=== DESAFIO 1 ===
Reescreva tudo o que vai desde "Já consta, no" até "da Ficha Limpa." no texto sobre a candidatura de Lula, substituindo "inelegível" por "impedido de concorrer".
=== DESAFIO 2 ===
No texto sobre a candidatura de Lula, transforme em lista o parágrafo que começa com "O PT buscou e buscará", mantendo os fatos principais.

=== TRECHO FORNECIDO ===
━━━
Já consta, no anedotário político, a afirmação de que nesta eleição, além das fake news, há a “candidatura fake”. O leitor mais informado sabe, certamente, não só pelo título deste artigo, que se trata da candidatura de Lula, preso e condenado em segunda instância e, por isso, inelegível pela Lei da Ficha Limpa.

O PT buscou e buscará, até o último minuto, manter Lula em evidência. O partido tornou-se um ser desfigurado que, no seu âmago, tem Lula como seu principal e único líder. O partido que nasceu objetivando colocar-se contra a cultura política autoritária brasileira rendeu-se às práticas que sempre condenou: messianismo, paternalismo, corrupção, patrimonialismo e clientelismo. Tais elementos estão quase sempre dispersos em todos os partidos; o problema, aqui, é a desconexão entre o discurso que o PT sempre divulgou e sua prática.

Cheguei, numa oportunidade, a asseverar que, de tudo, a pior herança petista – sua herança maldita – foi solapar a lógica, a coerência mais comezinha. Os “outros”, em sua fábrica de narrativas, sempre foram inimigos e suas práticas condenáveis, mas “nós”, os éticos, somos, geralmente, perseguidos por um complô das elites, da mídia, do Judiciário etc. À luz da racionalidade, tais afirmações não se sustentam em argumentos ou, como dizia Weber, numa “ética da responsabilidade”, sobrando, abundantemente, uma retórica alicerçada na “ética da convicção”.
━━━
=== EXTRATO DE DADOS ===

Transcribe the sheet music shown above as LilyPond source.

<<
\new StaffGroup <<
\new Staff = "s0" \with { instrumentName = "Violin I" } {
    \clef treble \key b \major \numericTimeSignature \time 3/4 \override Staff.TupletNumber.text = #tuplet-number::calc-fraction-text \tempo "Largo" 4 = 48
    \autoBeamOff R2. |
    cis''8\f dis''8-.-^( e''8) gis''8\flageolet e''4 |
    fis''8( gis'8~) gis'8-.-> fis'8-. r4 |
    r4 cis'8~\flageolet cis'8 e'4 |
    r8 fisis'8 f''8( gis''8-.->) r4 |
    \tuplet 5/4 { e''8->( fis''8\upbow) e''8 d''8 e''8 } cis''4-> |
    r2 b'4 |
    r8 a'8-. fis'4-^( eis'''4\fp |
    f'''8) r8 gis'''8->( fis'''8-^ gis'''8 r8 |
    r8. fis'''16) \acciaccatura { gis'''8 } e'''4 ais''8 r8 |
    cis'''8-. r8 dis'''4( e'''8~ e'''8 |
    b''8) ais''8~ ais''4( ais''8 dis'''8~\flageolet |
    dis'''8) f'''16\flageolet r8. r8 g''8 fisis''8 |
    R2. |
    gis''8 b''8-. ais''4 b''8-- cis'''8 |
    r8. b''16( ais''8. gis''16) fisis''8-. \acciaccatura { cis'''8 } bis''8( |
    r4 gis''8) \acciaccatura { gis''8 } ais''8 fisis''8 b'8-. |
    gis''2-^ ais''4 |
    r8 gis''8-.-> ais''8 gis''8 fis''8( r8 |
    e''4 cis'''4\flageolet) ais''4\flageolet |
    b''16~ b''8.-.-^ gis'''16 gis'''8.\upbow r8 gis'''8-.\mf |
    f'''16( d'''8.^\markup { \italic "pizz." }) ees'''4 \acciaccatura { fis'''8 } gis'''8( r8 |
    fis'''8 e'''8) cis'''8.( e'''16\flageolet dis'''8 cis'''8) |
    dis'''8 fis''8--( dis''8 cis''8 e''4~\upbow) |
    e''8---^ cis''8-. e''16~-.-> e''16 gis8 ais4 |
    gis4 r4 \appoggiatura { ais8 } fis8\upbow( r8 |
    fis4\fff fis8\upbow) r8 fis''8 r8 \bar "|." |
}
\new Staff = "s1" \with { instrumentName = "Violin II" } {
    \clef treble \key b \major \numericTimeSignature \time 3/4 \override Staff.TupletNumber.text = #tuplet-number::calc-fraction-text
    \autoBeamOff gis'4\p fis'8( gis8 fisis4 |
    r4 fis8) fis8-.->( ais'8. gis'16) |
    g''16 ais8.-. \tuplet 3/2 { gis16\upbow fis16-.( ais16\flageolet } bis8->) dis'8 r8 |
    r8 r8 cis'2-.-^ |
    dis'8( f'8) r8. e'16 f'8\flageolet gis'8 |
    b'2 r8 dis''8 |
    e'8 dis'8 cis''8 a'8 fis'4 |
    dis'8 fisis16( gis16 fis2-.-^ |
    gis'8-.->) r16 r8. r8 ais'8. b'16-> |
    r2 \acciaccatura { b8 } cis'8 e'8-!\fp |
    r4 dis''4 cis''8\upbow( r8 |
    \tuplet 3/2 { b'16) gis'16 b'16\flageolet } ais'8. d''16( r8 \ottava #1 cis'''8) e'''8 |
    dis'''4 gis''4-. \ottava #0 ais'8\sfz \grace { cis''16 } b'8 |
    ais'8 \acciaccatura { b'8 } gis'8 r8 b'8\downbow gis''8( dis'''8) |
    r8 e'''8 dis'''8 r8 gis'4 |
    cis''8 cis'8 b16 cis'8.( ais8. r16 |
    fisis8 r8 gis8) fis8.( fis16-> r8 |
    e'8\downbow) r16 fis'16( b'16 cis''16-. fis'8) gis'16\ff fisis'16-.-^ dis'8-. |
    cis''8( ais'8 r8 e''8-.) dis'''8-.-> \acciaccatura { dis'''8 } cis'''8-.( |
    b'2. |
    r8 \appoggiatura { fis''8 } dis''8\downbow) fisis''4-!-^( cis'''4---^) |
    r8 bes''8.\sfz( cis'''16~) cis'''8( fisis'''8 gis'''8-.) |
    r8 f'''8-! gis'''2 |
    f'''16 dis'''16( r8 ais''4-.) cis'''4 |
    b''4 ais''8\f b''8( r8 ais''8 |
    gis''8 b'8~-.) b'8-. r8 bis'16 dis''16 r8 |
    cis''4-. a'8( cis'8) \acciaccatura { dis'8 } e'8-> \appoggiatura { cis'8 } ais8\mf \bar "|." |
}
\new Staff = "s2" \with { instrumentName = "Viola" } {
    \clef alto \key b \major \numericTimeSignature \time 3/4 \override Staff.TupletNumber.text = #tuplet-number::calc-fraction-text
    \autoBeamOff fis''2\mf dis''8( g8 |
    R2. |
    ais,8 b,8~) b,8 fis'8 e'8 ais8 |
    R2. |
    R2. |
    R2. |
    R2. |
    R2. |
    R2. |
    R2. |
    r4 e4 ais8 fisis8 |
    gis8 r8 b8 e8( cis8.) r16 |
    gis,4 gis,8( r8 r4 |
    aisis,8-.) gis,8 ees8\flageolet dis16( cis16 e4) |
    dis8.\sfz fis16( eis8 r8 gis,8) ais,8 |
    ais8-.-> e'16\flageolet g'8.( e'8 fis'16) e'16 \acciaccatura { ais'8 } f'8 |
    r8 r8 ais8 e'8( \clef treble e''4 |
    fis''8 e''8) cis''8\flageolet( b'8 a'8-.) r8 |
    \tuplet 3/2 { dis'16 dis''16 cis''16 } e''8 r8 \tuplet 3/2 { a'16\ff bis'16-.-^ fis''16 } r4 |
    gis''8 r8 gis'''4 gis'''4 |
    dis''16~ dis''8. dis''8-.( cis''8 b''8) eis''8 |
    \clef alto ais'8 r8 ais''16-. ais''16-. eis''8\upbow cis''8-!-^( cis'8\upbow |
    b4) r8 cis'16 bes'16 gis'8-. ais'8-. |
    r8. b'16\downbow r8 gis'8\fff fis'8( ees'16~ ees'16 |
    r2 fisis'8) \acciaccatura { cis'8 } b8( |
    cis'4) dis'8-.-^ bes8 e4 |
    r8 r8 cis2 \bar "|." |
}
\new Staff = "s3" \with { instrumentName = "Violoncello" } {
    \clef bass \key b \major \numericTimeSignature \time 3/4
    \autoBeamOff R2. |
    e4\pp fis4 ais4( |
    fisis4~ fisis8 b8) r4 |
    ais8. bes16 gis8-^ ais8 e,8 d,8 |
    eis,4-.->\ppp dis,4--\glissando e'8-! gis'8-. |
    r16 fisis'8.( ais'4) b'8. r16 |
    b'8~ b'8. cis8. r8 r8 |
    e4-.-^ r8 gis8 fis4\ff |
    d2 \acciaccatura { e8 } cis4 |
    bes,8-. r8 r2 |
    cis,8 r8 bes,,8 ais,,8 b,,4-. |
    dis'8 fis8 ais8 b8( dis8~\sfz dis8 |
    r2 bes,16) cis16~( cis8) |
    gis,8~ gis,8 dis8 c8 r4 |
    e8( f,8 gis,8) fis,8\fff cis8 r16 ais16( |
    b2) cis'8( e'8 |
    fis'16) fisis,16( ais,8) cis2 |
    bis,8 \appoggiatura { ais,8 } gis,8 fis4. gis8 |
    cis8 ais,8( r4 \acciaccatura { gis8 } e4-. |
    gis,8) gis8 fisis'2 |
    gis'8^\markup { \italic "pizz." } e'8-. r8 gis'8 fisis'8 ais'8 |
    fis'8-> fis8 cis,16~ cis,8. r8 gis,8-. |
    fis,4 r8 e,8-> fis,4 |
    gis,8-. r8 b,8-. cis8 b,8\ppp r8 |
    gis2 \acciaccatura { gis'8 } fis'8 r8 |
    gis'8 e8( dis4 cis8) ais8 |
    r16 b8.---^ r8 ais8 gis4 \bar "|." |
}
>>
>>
━━━
=== RESPOSTA CORRETA 1 ===
Já consta, no anedotário político, a afirmação de que nesta eleição, além das fake news, há a “candidatura fake”. O leitor mais informado sabe, certamente, não só pelo título deste artigo, que se trata da candidatura de Lula, preso e condenado em segunda instância e, por isso, impedido de concorrer pela Lei da Ficha Limpa.

=== RESPOSTA CORRETA 2 ===
- O PT buscou e buscará, até o último minuto, manter Lula em evidência.
- O partido tornou-se desfigurado e tem Lula como seu principal e único líder.
- Nascido para se opor à cultura política autoritária brasileira, rendeu-se às práticas que sempre condenou: messianismo, paternalismo, corrupção, patrimonialismo e clientelismo.
- Esses elementos estão quase sempre presentes em todos os partidos. O problema é a desconexão entre o discurso do PT e sua prática.